Copy every line of text in the data below word for word, leaving out the pictures.

Collected data
__________

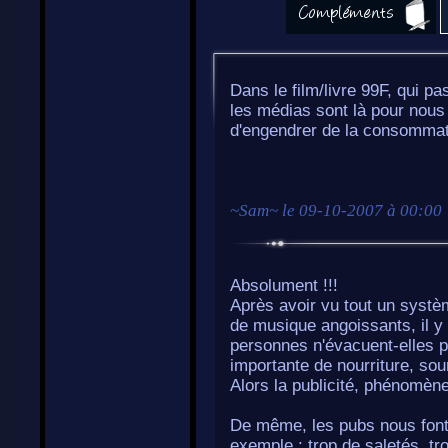
Dans le film/livre 99F, qui 
les médias sont là pour nous 
d'engendrer de la consommat
~
Sam
~ le
09-10-2007 à 00:00
Absolument !!!
Après avoir vu tout un systè
de musique angoissants, il 
personnes n'évacuent-elles 
importante de nourriture, sour
Alors la publicité, phénomèn
De même, les pubs nous font 
exemple : trop de saletés, tr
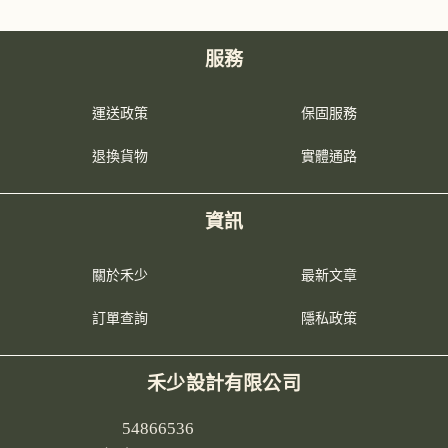
服務
運送政策
保固服務
退換貨物
實體通路
資訊
關於禾少
最新文章
訂單查詢
隱私政策
禾少設計有限公司
54866536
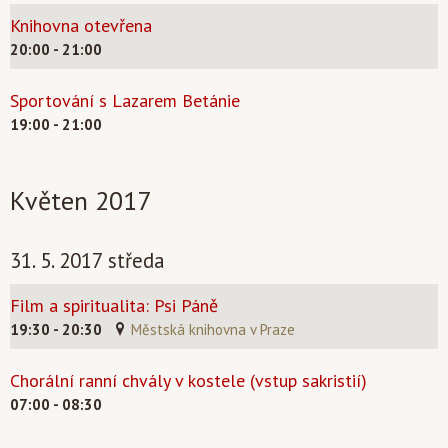
Knihovna otevřena
20:00 - 21:00
Sportování s Lazarem Betánie
19:00 - 21:00
Květen 2017
31. 5. 2017 středa
Film a spiritualita: Psi Páně
19:30 - 20:30
Městská knihovna v Praze
Chorální ranní chvály v kostele (vstup sakristií)
07:00 - 08:30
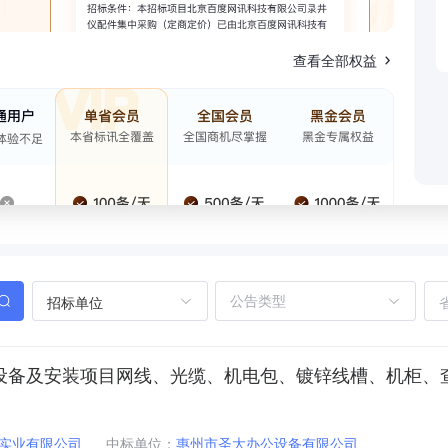
查看全部权益
招标单位
校园网设备及安装项目网线、光缆、机电包、镀锌线槽、机柜
实业有限公司
中标单位：
惠州市圣大办公设备有限公司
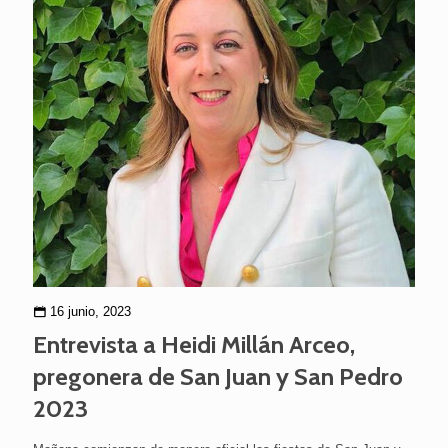
16 junio, 2023
Entrevista a Heidi Millán Arceo,
pregonera de San Juan y San Pedro
2023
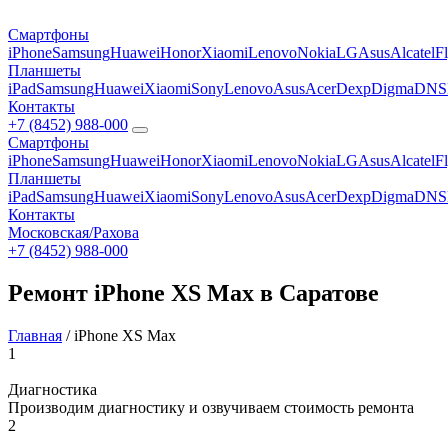
Смартфоны
iPhone
Samsung
Huawei
Honor
Xiaomi
Lenovo
Nokia
LG
Asus
Alcatel
F
Планшеты
iPad
Samsung
Huawei
Xiaomi
Sony
Lenovo
Asus
Acer
Dexp
Digma
DNS
Контакты
+7 (8452) 988-000
Смартфоны
iPhone
Samsung
Huawei
Honor
Xiaomi
Lenovo
Nokia
LG
Asus
Alcatel
F
Планшеты
iPad
Samsung
Huawei
Xiaomi
Sony
Lenovo
Asus
Acer
Dexp
Digma
DNS
Контакты
Московская/Рахова
+7 (8452) 988-000
Ремонт iPhone XS Max в Саратове
Главная
/
iPhone XS Max
1
Диагностика
Производим диагностику и озвучиваем стоимость ремонта
2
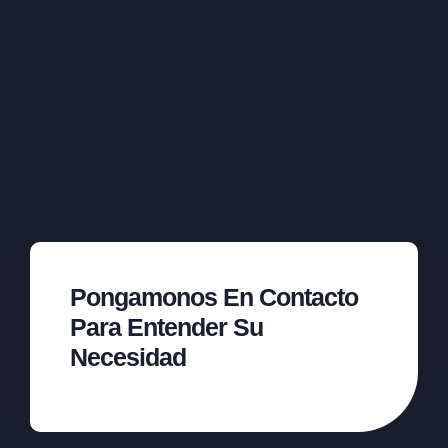
Pongamonos En Contacto
Para Entender Su
Necesidad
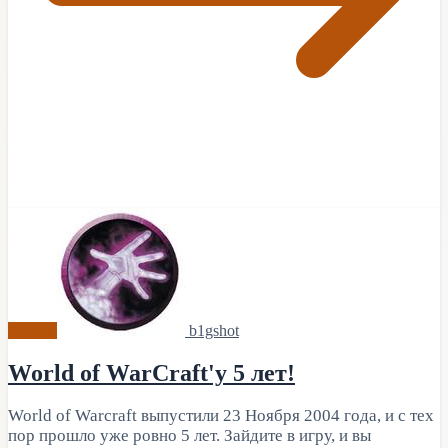
Архив
b1gshot
World of WarCraft'у 5 лет!
World of Warcraft выпустили 23 Ноября 2004 года, и с тех
пор прошло уже ровно 5 лет. Зайдите в игру, и вы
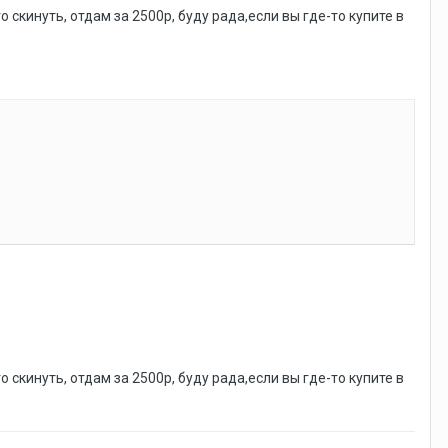
 скинуть, отдам за 2500р, буду рада,если вы где-то купите в
 скинуть, отдам за 2500р, буду рада,если вы где-то купите в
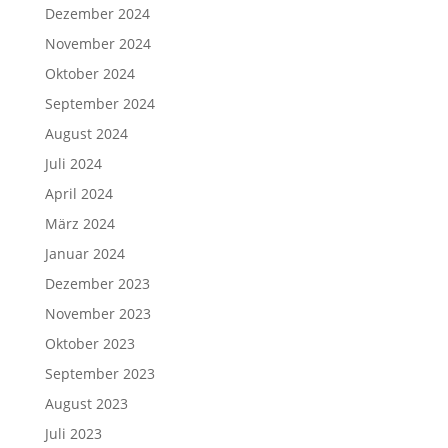
Dezember 2024
November 2024
Oktober 2024
September 2024
August 2024
Juli 2024
April 2024
März 2024
Januar 2024
Dezember 2023
November 2023
Oktober 2023
September 2023
August 2023
Juli 2023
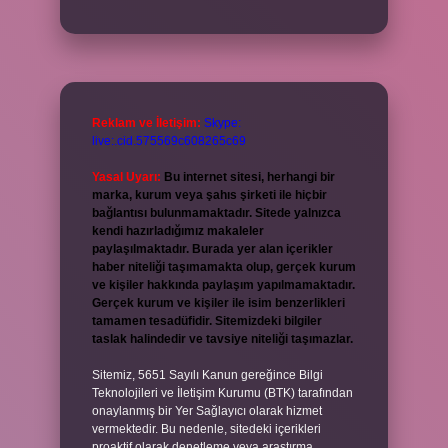
Reklam ve İletişim:
Skype:
live:.cid.575569c608265c69
Yasal Uyarı:
Bu internet sitesi, herhangi bir
marka, kurum veya şahıs şirketi ile hiçbir
bağlantısı bulunmamaktadır. Sitede yalnızca
kendi hazırladığımız makaleler
paylaşılmaktadır. Burada yer alan içerikler
haber niteliği taşımamakta olup, gerçek kurum
ve kişiler hakkında paylaşım yapılmamaktadır.
Gerçek kurum ve kişiler ile isim benzerlikleri
tamamen tesadüfidir. Sitemizdeki bilgiler
taslak halindedir ve tavsiye niteliği taşımazlar.
Sitemiz, 5651 Sayılı Kanun gereğince Bilgi
Teknolojileri ve İletişim Kurumu (BTK) tarafından
onaylanmış bir Yer Sağlayıcı olarak hizmet
vermektedir. Bu nedenle, sitedeki içerikleri
proaktif olarak denetleme veya araştırma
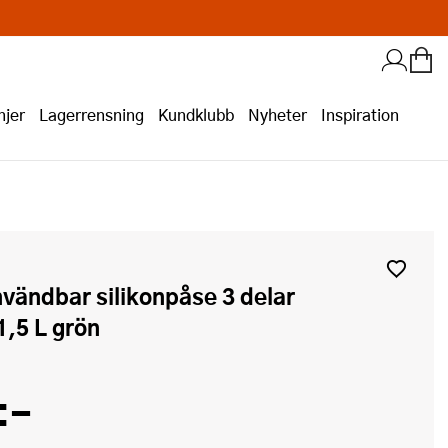
jer
Lagerrensning
Kundklubb
Nyheter
Inspiration
1,5 L grön
:-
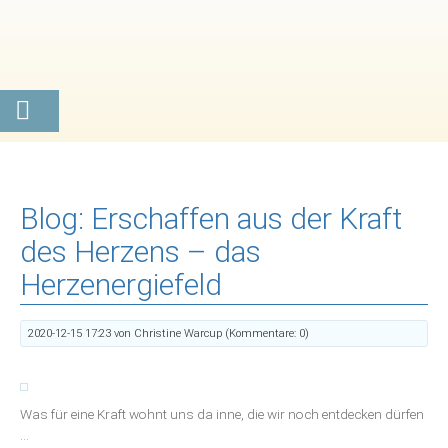
Blog: Erschaffen aus der Kraft
des Herzens – das
Herzenergiefeld
2020-12-15 17:23
von Christine Warcup (Kommentare: 0)
Was für eine Kraft wohnt uns da inne, die wir noch entdecken dürfen
…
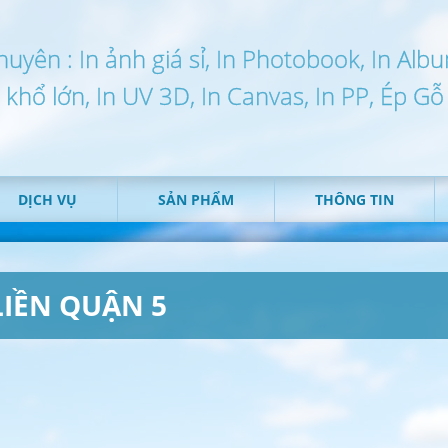
huyên : In ảnh giá sỉ, In Photobook, In Alb
n khổ lớn, In UV 3D, In Canvas, In PP, Ép Gỗ
DỊCH VỤ
SẢN PHẨM
THÔNG TIN
LIỀN QUẬN 5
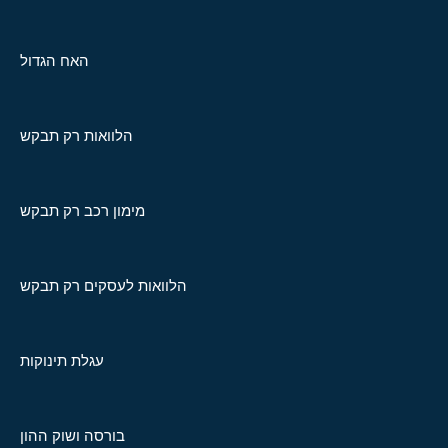
האח הגדול
הלוואות רק תבקש
מימון רכב רק תבקש
הלוואות לעסקים רק תבקש
עגלת תינוקות
בורסה ושוק ההון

__________

EXPECTED OUTPUT
Dans le film/livre 99F, qui 
les médias sont là pour nous 
d'engendrer de la consommat
~
Sam
~ le
09-10-2007 à 00:00
Absolument !!!
Après avoir vu tout un systè
de musique angoissants, il 
personnes n'évacuent-elles 
importante de nourriture, sour
Alors la publicité, phénomèn
De même, les pubs nous font 
exemple : trop de saletés, tr
服務
運送政策
保固服務
退換貨物
實體通路
資訊
關於禾少
最新文章
訂單查詢
隱私政策
禾少設計有限公司
54866536
Knihovna otevřena
20:00 - 21:00
Sportování s Lazarem Betánie
19:00 - 21:00
Květen 2017
31. 5. 2017 středa
Film a spiritualita: Psi Páně
19:30 - 20:30
Městská knihovna v Praze
Chorální ranní chvály v kostele (vstup sakristií)
07:00 - 08:30
查看全部权益
招标单位
校园网设备及安装项目网线、光缆、机电包、镀锌线槽、机柜
实业有限公司
中标单位：
惠州市圣大办公设备有限公司
16 junio, 2023
Entrevista a Heidi Millán Arceo,
pregonera de San Juan y San Pedro
2023
Смартфоны
iPhone
Samsung
Huawei
Honor
Xiaomi
Lenovo
Nokia
LG
Asus
Alcatel
F
Планшеты
iPad
Samsung
Huawei
Xiaomi
Sony
Lenovo
Asus
Acer
Dexp
Digma
DNS
Контакты
+7 (8452) 988-000
Смартфоны
iPhone
Samsung
Huawei
Honor
Xiaomi
Lenovo
Nokia
LG
Asus
Alcatel
F
Планшеты
iPad
Samsung
Huawei
Xiaomi
Sony
Lenovo
Asus
Acer
Dexp
Digma
DNS
Контакты
Московская/Рахова
+7 (8452) 988-000
Ремонт iPhone XS Max в Саратове
Главная
/
iPhone XS Max
1
Диагностика
Производим диагностику и озвучиваем стоимость ремонта
2
Pongamonos En Contacto
Para Entender Su
Necesidad
Архив
b1gshot
World of WarCraft'у 5 лет!
World of Warcraft выпустили 23 Ноября 2004 года, и с тех
пор прошло уже ровно 5 лет. Зайдите в игру, и вы
 скинуть, отдам за 2500р, буду рада,если вы где-то купите в
 скинуть, отдам за 2500р, буду рада,если вы где-то купите в
Dezember 2024
November 2024
Oktober 2024
September 2024
August 2024
Juli 2024
April 2024
März 2024
Januar 2024
Dezember 2023
November 2023
Oktober 2023
September 2023
August 2023
Juli 2023
Reklam ve İletişim:
Skype:
live:.cid.575569c608265c69
Yasal Uyarı:
Bu internet sitesi, herhangi bir
marka, kurum veya şahıs şirketi ile hiçbir
bağlantısı bulunmamaktadır. Sitede yalnızca
kendi hazırladığımız makaleler
paylaşılmaktadır. Burada yer alan içerikler
haber niteliği taşımamakta olup, gerçek kurum
ve kişiler hakkında paylaşım yapılmamaktadır.
Gerçek kurum ve kişiler ile isim benzerlikleri
tamamen tesadüfidir. Sitemizdeki bilgiler
taslak halindedir ve tavsiye niteliği taşımazlar.
Sitemiz, 5651 Sayılı Kanun gereğince Bilgi
Teknolojileri ve İletişim Kurumu (BTK) tarafından
onaylanmış bir Yer Sağlayıcı olarak hizmet
vermektedir. Bu nedenle, sitedeki içerikleri
proaktif olarak denetleme veya araştırma
jer
Lagerrensning
Kundklubb
Nyheter
Inspiration
1,5 L grön
:-
Blog: Erschaffen aus der Kraft
des Herzens – das
Herzenergiefeld
2020-12-15 17:23
von Christine Warcup (Kommentare: 0)
Was für eine Kraft wohnt uns da inne, die wir noch entdecken dürfen
…
huyên : In ảnh giá sỉ, In Photobook, In Alb
n khổ lớn, In UV 3D, In Canvas, In PP, Ép Gỗ
DỊCH VỤ
SẢN PHẨM
THÔNG TIN
LIỀN QUẬN 5
האח הגדול
הלוואות רק תבקש
מימון רכב רק תבקש
הלוואות לעסקים רק תבקש
עגלת תינוקות
בורסה ושוק ההון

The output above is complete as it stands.